Your CSS seems to assume all portrait screens (whether 80" or 3") deserve the same treatment.
cerpins
It sounds like it might be a good use case for testing documentation - verifying whether what documentation describes is actually in accordance with the code, and then you can act on it. With that in mind, it's also probably pointless to re-run if relevant code or documentation hasn't changed.
Maybe someone can help me out here:
I always get the feeling that fundamentally our software should be built on a foundation of sound logic and reasoning. That doesn't mean that we cannot use LLMs to build that software, but it does mean that in the end every line of code must be validated to make sure there's no issues injected by the LLM tools that inherently lack logic and reasoning, or at least such validation must be on par with human authored code + review. Because of this, the validation cannot be done by an LLM, as it would just compound the problem.
Unless we get a drastic change in the level of error detection and self-validation that can be done by an LLM, this remains a problem for the foreseeable future.

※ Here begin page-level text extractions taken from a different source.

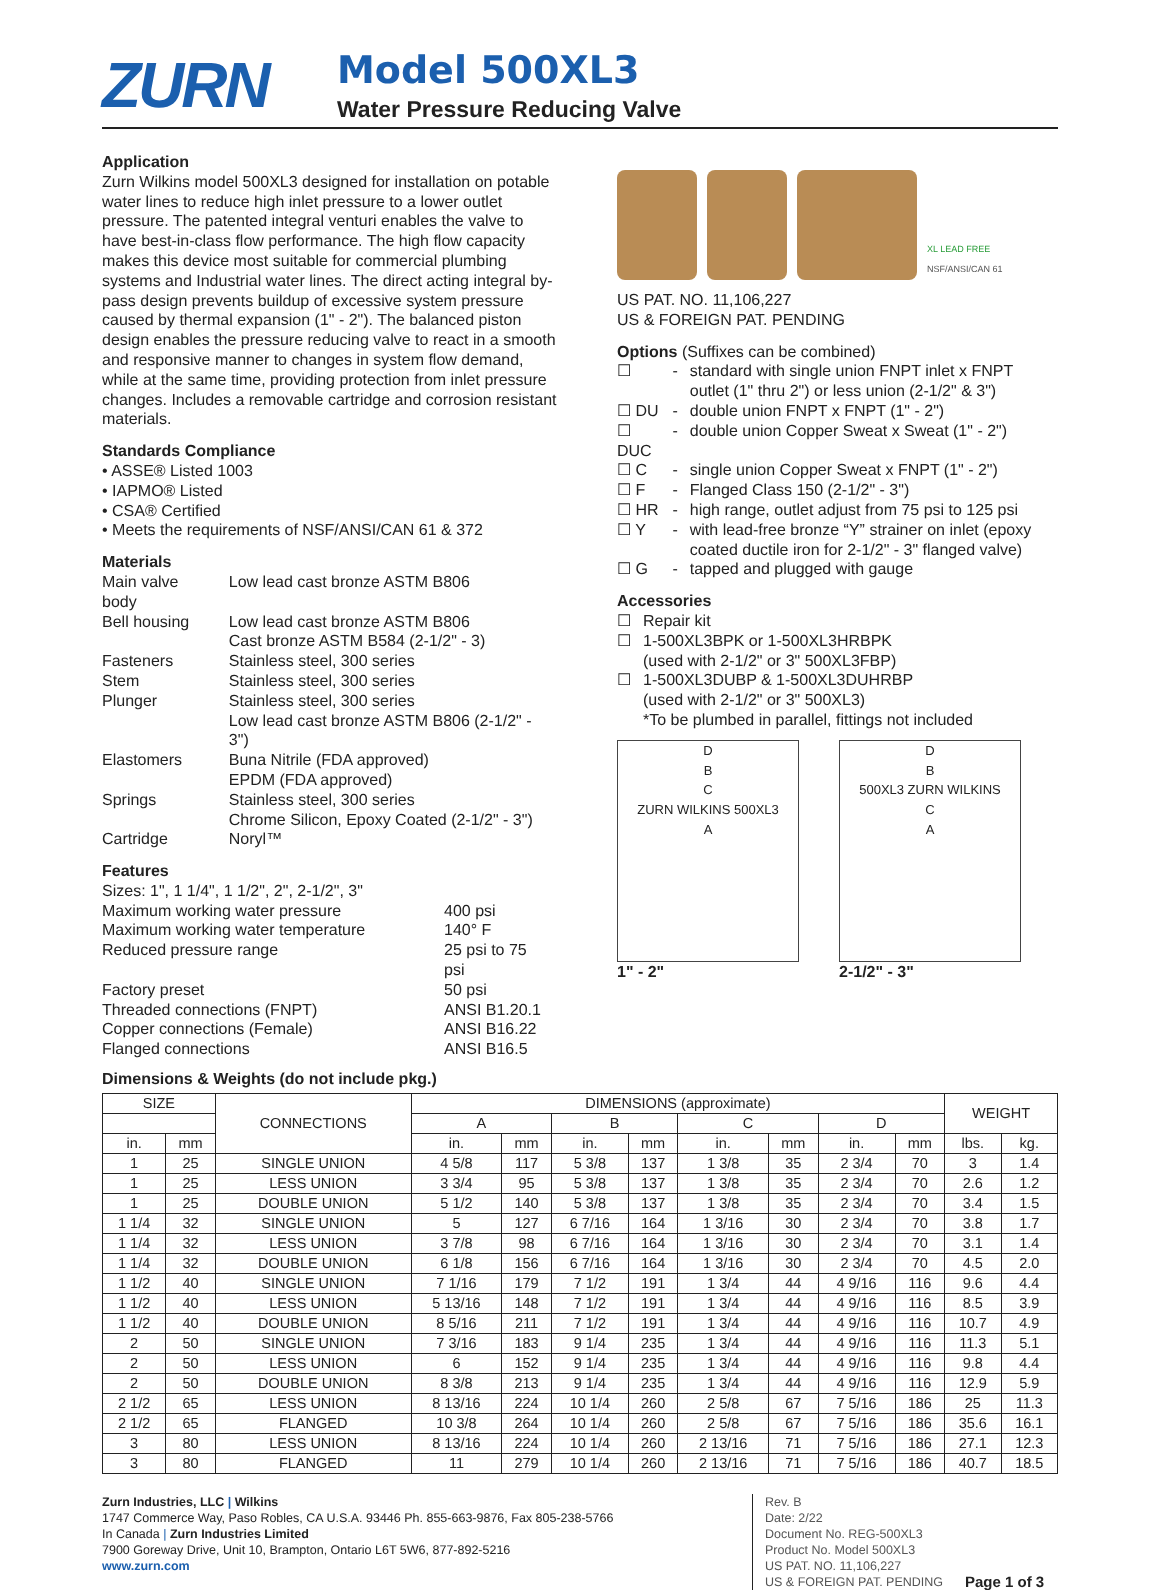ZURN
Model 500XL3
Water Pressure Reducing Valve
Application
Zurn Wilkins model 500XL3 designed for installation on potable water lines to reduce high inlet pressure to a lower outlet pressure. The patented integral venturi enables the valve to have best-in-class flow performance. The high flow capacity makes this device most suitable for commercial plumbing systems and Industrial water lines. The direct acting integral by-pass design prevents buildup of excessive system pressure caused by thermal expansion (1" - 2"). The balanced piston design enables the pressure reducing valve to react in a smooth and responsive manner to changes in system flow demand, while at the same time, providing protection from inlet pressure changes. Includes a removable cartridge and corrosion resistant materials.
Standards Compliance
• ASSE® Listed 1003
• IAPMO® Listed
• CSA® Certified
• Meets the requirements of NSF/ANSI/CAN 61 & 372
Materials
| Main valve body | Low lead cast bronze ASTM B806 |
| Bell housing | Low lead cast bronze ASTM B806 Cast bronze ASTM B584 (2-1/2" - 3) |
| Fasteners | Stainless steel, 300 series |
| Stem | Stainless steel, 300 series |
| Plunger | Stainless steel, 300 series Low lead cast bronze ASTM B806 (2-1/2" - 3") |
| Elastomers | Buna Nitrile (FDA approved) EPDM (FDA approved) |
| Springs | Stainless steel, 300 series Chrome Silicon, Epoxy Coated (2-1/2" - 3") |
| Cartridge | Noryl™ |
Features
Sizes: 1", 1 1/4", 1 1/2", 2", 2-1/2", 3"
| Maximum working water pressure | 400 psi |
| Maximum working water temperature | 140° F |
| Reduced pressure range | 25 psi to 75 psi |
| Factory preset | 50 psi |
| Threaded connections (FNPT) | ANSI B1.20.1 |
| Copper connections (Female) | ANSI B16.22 |
| Flanged connections | ANSI B16.5 |
Dimensions & Weights (do not include pkg.)
XL LEAD FREE
NSF/ANSI/CAN 61
US PAT. NO. 11,106,227
US & FOREIGN PAT. PENDING
Options (Suffixes can be combined)
| ☐ | - | standard with single union FNPT inlet x FNPT outlet (1" thru 2") or less union (2-1/2" & 3") |
| ☐ DU | - | double union FNPT x FNPT (1" - 2") |
| ☐ DUC | - | double union Copper Sweat x Sweat (1" - 2") |
| ☐ C | - | single union Copper Sweat x FNPT (1" - 2") |
| ☐ F | - | Flanged Class 150 (2-1/2" - 3") |
| ☐ HR | - | high range, outlet adjust from 75 psi to 125 psi |
| ☐ Y | - | with lead-free bronze “Y” strainer on inlet (epoxy coated ductile iron for 2-1/2" - 3" flanged valve) |
| ☐ G | - | tapped and plugged with gauge |
Accessories
| ☐ | Repair kit |
| ☐ | 1-500XL3BPK or 1-500XL3HRBPK (used with 2-1/2" or 3" 500XL3FBP) |
| ☐ | 1-500XL3DUBP & 1-500XL3DUHRBP (used with 2-1/2" or 3" 500XL3) *To be plumbed in parallel, fittings not included |
D
B
C
ZURN WILKINS 500XL3
A
1" - 2"
D
B
500XL3 ZURN WILKINS
C
A
2-1/2" - 3"
| SIZE | | CONNECTIONS | DIMENSIONS (approximate) | | | | | | | | WEIGHT | |
| --- | --- | --- | --- | --- | --- | --- | --- | --- | --- | --- | --- | --- |
| | | | A | | B | | C | | D | | | |
| in. | mm | | in. | mm | in. | mm | in. | mm | in. | mm | lbs. | kg. |
| 1 | 25 | SINGLE UNION | 4 5/8 | 117 | 5 3/8 | 137 | 1 3/8 | 35 | 2 3/4 | 70 | 3 | 1.4 |
| 1 | 25 | LESS UNION | 3 3/4 | 95 | 5 3/8 | 137 | 1 3/8 | 35 | 2 3/4 | 70 | 2.6 | 1.2 |
| 1 | 25 | DOUBLE UNION | 5 1/2 | 140 | 5 3/8 | 137 | 1 3/8 | 35 | 2 3/4 | 70 | 3.4 | 1.5 |
| 1 1/4 | 32 | SINGLE UNION | 5 | 127 | 6 7/16 | 164 | 1 3/16 | 30 | 2 3/4 | 70 | 3.8 | 1.7 |
| 1 1/4 | 32 | LESS UNION | 3 7/8 | 98 | 6 7/16 | 164 | 1 3/16 | 30 | 2 3/4 | 70 | 3.1 | 1.4 |
| 1 1/4 | 32 | DOUBLE UNION | 6 1/8 | 156 | 6 7/16 | 164 | 1 3/16 | 30 | 2 3/4 | 70 | 4.5 | 2.0 |
| 1 1/2 | 40 | SINGLE UNION | 7 1/16 | 179 | 7 1/2 | 191 | 1 3/4 | 44 | 4 9/16 | 116 | 9.6 | 4.4 |
| 1 1/2 | 40 | LESS UNION | 5 13/16 | 148 | 7 1/2 | 191 | 1 3/4 | 44 | 4 9/16 | 116 | 8.5 | 3.9 |
| 1 1/2 | 40 | DOUBLE UNION | 8 5/16 | 211 | 7 1/2 | 191 | 1 3/4 | 44 | 4 9/16 | 116 | 10.7 | 4.9 |
| 2 | 50 | SINGLE UNION | 7 3/16 | 183 | 9 1/4 | 235 | 1 3/4 | 44 | 4 9/16 | 116 | 11.3 | 5.1 |
| 2 | 50 | LESS UNION | 6 | 152 | 9 1/4 | 235 | 1 3/4 | 44 | 4 9/16 | 116 | 9.8 | 4.4 |
| 2 | 50 | DOUBLE UNION | 8 3/8 | 213 | 9 1/4 | 235 | 1 3/4 | 44 | 4 9/16 | 116 | 12.9 | 5.9 |
| 2 1/2 | 65 | LESS UNION | 8 13/16 | 224 | 10 1/4 | 260 | 2 5/8 | 67 | 7 5/16 | 186 | 25 | 11.3 |
| 2 1/2 | 65 | FLANGED | 10 3/8 | 264 | 10 1/4 | 260 | 2 5/8 | 67 | 7 5/16 | 186 | 35.6 | 16.1 |
| 3 | 80 | LESS UNION | 8 13/16 | 224 | 10 1/4 | 260 | 2 13/16 | 71 | 7 5/16 | 186 | 27.1 | 12.3 |
| 3 | 80 | FLANGED | 11 | 279 | 10 1/4 | 260 | 2 13/16 | 71 | 7 5/16 | 186 | 40.7 | 18.5 |
Zurn Industries, LLC | Wilkins
1747 Commerce Way, Paso Robles, CA U.S.A. 93446 Ph. 855-663-9876, Fax 805-238-5766
In Canada | Zurn Industries Limited
7900 Goreway Drive, Unit 10, Brampton, Ontario L6T 5W6, 877-892-5216
www.zurn.com
Rev. B
Date: 2/22
Document No. REG-500XL3
Product No. Model 500XL3
US PAT. NO. 11,106,227
US & FOREIGN PAT. PENDING
Page 1 of 3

How is it then that people build tooling where the LLM validates the code they write? Or claim 2x speedups for code written by LLMs? Is there some kind of false positive/negative tradeoff I'm missing that allows people to extract robust software from an inherently not-robust generation process?
I'm not talking about search and documentation, where I'm already seeing a lot of benefit from LLMs today, because between the LLM output and the code is me, sanity checking and filtering everything. What I'm asking about is the: "LLM take the wheel!" type engineering.